Hi baseball analysis experts,
I have been reading your articles on pitchf/x data analysis, and have been trying to tailor the information your provide to my goal of analyzing historical data on the season level, play-by-play level, as well as the pitchf/x pitch-by-pitch level. My goal is to create a database with this data and analyze it in SPSS and R. So far, I have been able to create .csv files for retrosheet games, events, and substitutions for data from 1952 to 2014 as well as a .csv file reflecting the season-level player data from Lahman’s database.
Three challenges arise that I wonder if someone can speak to:
First, how can I determine when it’s necessary to combine tables (e.g., “at bats” and “pitch”) and/or datasets (retrosheet, layman, pitch-by-pitch) (or not) with the goal of looking for interactions between these variables. I noticed that Carson recommends to split some data into separate files and combining other data into the same file in the R directory. Given my goal, which data should be kept separate and which combined, and what’s the rationale for doing one or the other other than having sufficient space on my hard drive and for making it take the least amount of time to run an analysis?
Next, what I’m missing is historical pitcher data that includes or can be manipulated to include indices like ERA, WHIP, FIP, SIERA, etc., not only on the season-level but also season-to-date (at any point during a given season). Do you know if this pitcher-specific data is derivable from the pitch fx or the retrosheet database and if not directly, then via manipulating the data to create new columns reflecting those indices?

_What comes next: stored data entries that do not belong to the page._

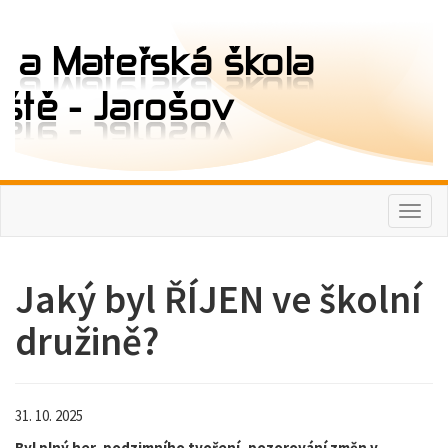
Toggl
naviga
Jaký byl ŘÍJEN ve školní
družině?
31. 10. 2025
Byl plný her, podzimního tvoření, pozorování změn v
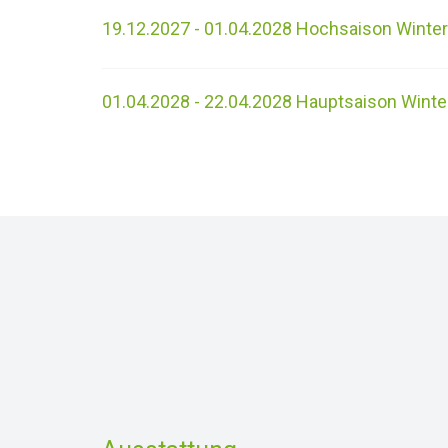
19.12.2027 - 01.04.2028 Hochsaison Winter
01.04.2028 - 22.04.2028 Hauptsaison Winter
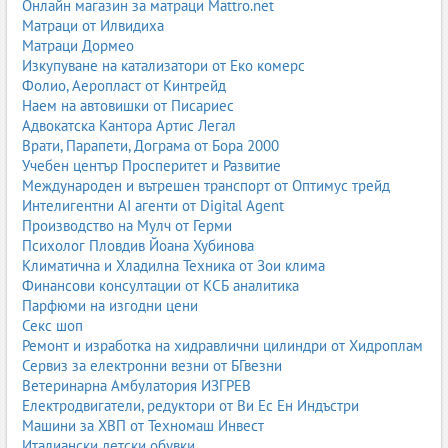
Онлайн магазин за матраци Mattro.net
Основни видове пясъкоструене
Матраци от Илвидиха
В зависимост от материала, повърхността и целта се използват
Матраци Дормео
различни техники.
Изкупуване на катализатори от Еко комерс
Фолио, Аеропласт от Кинтрейд
1. Сухо пясъкоструене
Наем на автовишки от Писариес
Адвокатска Кантора Артис Легал
Най-разпространеният метод. Използва се за метал, бетон,
Врати, Парапети, Дограма от Бора 2000
камък, дърво и други твърди повърхности.
Учебен център Просперитет и Развитие
2. Мокро пясъкоструене
Международен и вътрешен транспорт от Оптимус трейд
Интелигентни AI агенти от Digital Agent
Комбинира абразив и вода. Намалява праха и е подходящо за
Производство на Мулч от Герми
фасади, бетон и деликатни повърхности.
Психолог Пловдив Йоана Хубинова
Климатична и Хладилна Техника от Зои клима
3. Содоструене
Финансови консултации от КСБ аналитика
Използва сода бикарбонат – щадящ метод за автомобили,
Парфюми на изгодни цени
дърво, пластмаса и реставрация.
Секс шоп
Ремонт и изработка на хидравлични цилиндри от Хидроплам
4. Стъкленоструене
Сервиз за електронни везни от БГвезни
Ветеринарна Амбулатория ИЗГРЕВ
Използва стъклени перли за фино почистване и сатениране на
Електродвигатели, редуктори от Ви Ес Ен Индъстри
метал.
Машини за ХВП от Техномаш Инвест
5. Корундоструене
Италиански детски обувки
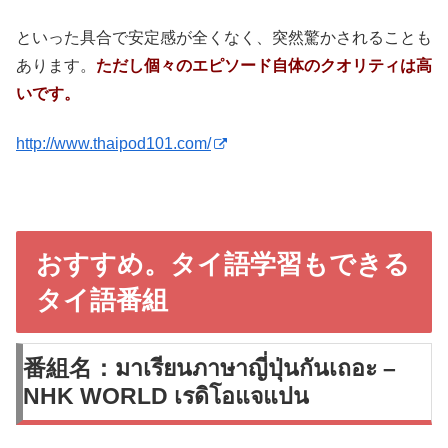
といった具合で安定感が全くなく、突然驚かされることも
あります。
ただし個々のエピソード自体のクオリティは高
いです。
http://www.thaipod101.com/
おすすめ。タイ語学習もできる
タイ語番組
番組名：มาเรียนภาษาญี่ปุ่นกันเถอะ –
NHK WORLD เรดิโอแจแปน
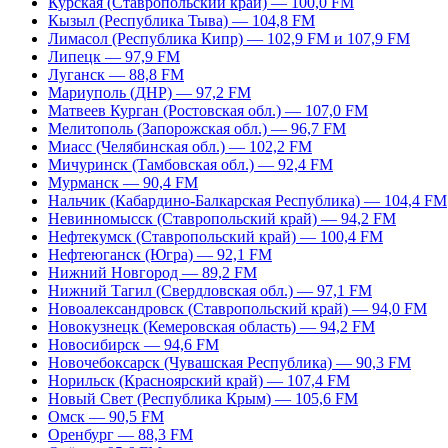
Курская (Ставропольский край) — 100,0 FM
Кызыл (Республика Тыва) — 104,8 FM
Лимасол (Республика Кипр) — 102,9 FM и 107,9 FM
Липецк — 97,9 FM
Луганск — 88,8 FM
Мариуполь (ДНР) — 97,2 FM
Матвеев Курган (Ростовская обл.) — 107,0 FM
Мелитополь (Запорожская обл.) — 96,7 FM
Миасс (Челябинская обл.) — 102,2 FM
Мичуринск (Тамбовская обл.) — 92,4 FM
Мурманск — 90,4 FM
Нальчик (Кабардино-Балкарская Республика) — 104,4 FM
Невинномысск (Ставропольский край) — 94,2 FM
Нефтекумск (Ставропольский край) — 100,4 FM
Нефтеюганск (Югра) — 92,1 FM
Нижний Новгород — 89,2 FM
Нижний Тагил (Свердловская обл.) — 97,1 FM
Новоалександровск (Ставропольский край) — 94,0 FM
Новокузнецк (Кемеровская область) — 94,2 FM
Новосибирск — 94,6 FM
Новочебоксарск (Чувашская Республика) — 90,3 FM
Норильск (Красноярский край) — 107,4 FM
Новый Свет (Республика Крым) — 105,6 FM
Омск — 90,5 FM
Оренбург — 88,3 FM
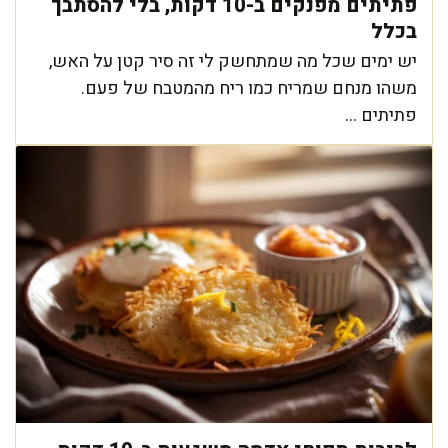
פתיתים מפנקים ב-10 דקות, בלי להסתבך
בכלל
יש ימים שכל מה שמתחשק לי זה סיר קטן על האש,
משהו מנחם שמריח כמו ריח מהמטבח של פעם.
פתיתים ...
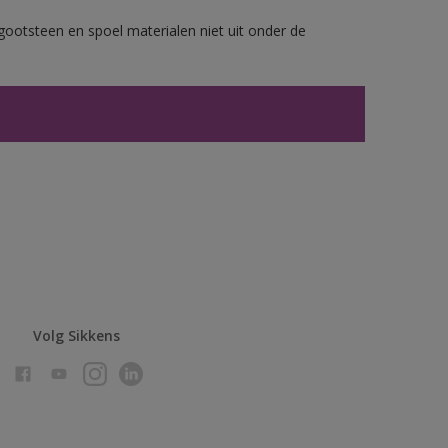
gootsteen en spoel materialen niet uit onder de
Volg Sikkens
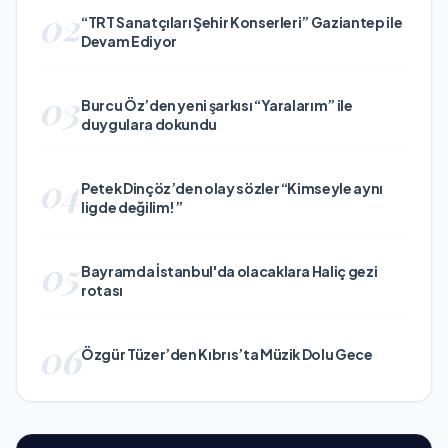
02
“TRT Sanatçıları Şehir Konserleri” Gaziantep ile
Devam Ediyor
03
Burcu Öz’den yeni şarkısı “Yaralarım” ile
duygulara dokundu
04
Petek Dinçöz’den olay sözler “Kimseyle aynı
ligde değilim!”
05
Bayramda İstanbul'da olacaklara Haliç gezi
rotası
06
Özgür Tüzer’den Kıbrıs’ta Müzik Dolu Gece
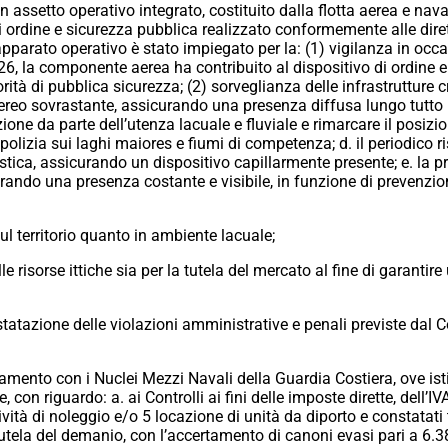
un assetto operativo integrato, costituito dalla flotta aerea e na
 ordine e sicurezza pubblica realizzato conformemente alle diret
apparato operativo è stato impiegato per la: (1) vigilanza in occas
26, la componente aerea ha contribuito al dispositivo di ordine 
ità di pubblica sicurezza; (2) sorveglianza delle infrastrutture cr
ereo sovrastante, assicurando una presenza diffusa lungo tutto il 
zione da parte dell’utenza lacuale e fluviale e rimarcare il posiz
i polizia sui laghi maiores e fiumi di competenza; d. il periodico r
istica, assicurando un dispositivo capillarmente presente; e. la pr
curando una presenza costante e visibile, in funzione di prevenzion
l territorio quanto in ambiente lacuale;
lle risorse ittiche sia per la tutela del mercato al fine di garantir
statazione delle violazioni amministrative e penali previste dal 
inamento con i Nuclei Mezzi Navali della Guardia Costiera, ove isti
e, con riguardo: a. ai Controlli ai fini delle imposte dirette, dell’IVA
tività di noleggio e/o 5 locazione di unità da diporto e constatati 
 tutela del demanio, con l’accertamento di canoni evasi pari a 6.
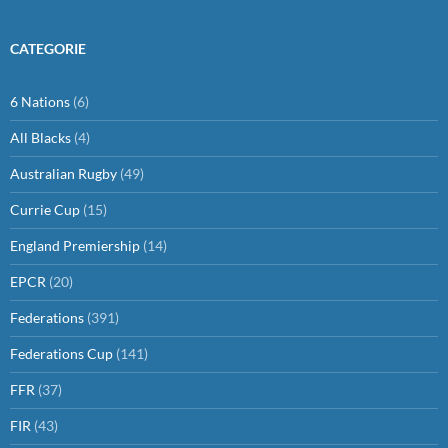
CATEGORIE
6 Nations
(6)
All Blacks
(4)
Australian Rugby
(49)
Currie Cup
(15)
England Premiership
(14)
EPCR
(20)
Federations
(391)
Federations Cup
(141)
FFR
(37)
FIR
(43)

Also, what is the best way to determine when tables and/or data subsets should be joined/merged and when they should be separate if my ultimate goal is to use all of this data to do both linear and non-linear modeling for prediction purposes.
Needless to say, your articles have been enlightening, and the information your provided has been a big help so far.
Any guidance on this would go a long way.
Thank you in advance.
Lee
Lee, regarding how to manage data tables, I just focus on the questions I’m interested in addressing, and then merge the relevant data frames so that all of the variables of interest are in a single data frame. For example, for the pitchRx tables, I combine variables from the atbat and pitch data frames to learn about swing and missing for different batters, or different pitchers. The point is that I would merge datasets in unique ways, depending on the goal of the study.
Just figured out the Carson is also one of the guys behind Plotly. I just thought you were the “pitchRx guy.” 😉 Good work Carson!
I’m friends with a pitching coach in a minor league organization and need some help with a baseball stat. Here is the question. If I had a way to take away 1, 2 or 3 hits per game how many games would a team win over a 162 game season? Is this something you could help with? I just need an estimation. Thanks. Scott
Scott, what do you mean “to take about 1, 2, or 3 hits per game”? Jim
just looking at the stats. 2 hits equals 1 run. 10 runs equals a 1 win. One hit in 162 games is equal to 81 runs or 8.1 wins per season. Is this correct? Scott
Jim,
“to take away” a single hit per game or two hits or three hits per game. How would that translate into wins over a 162 game season.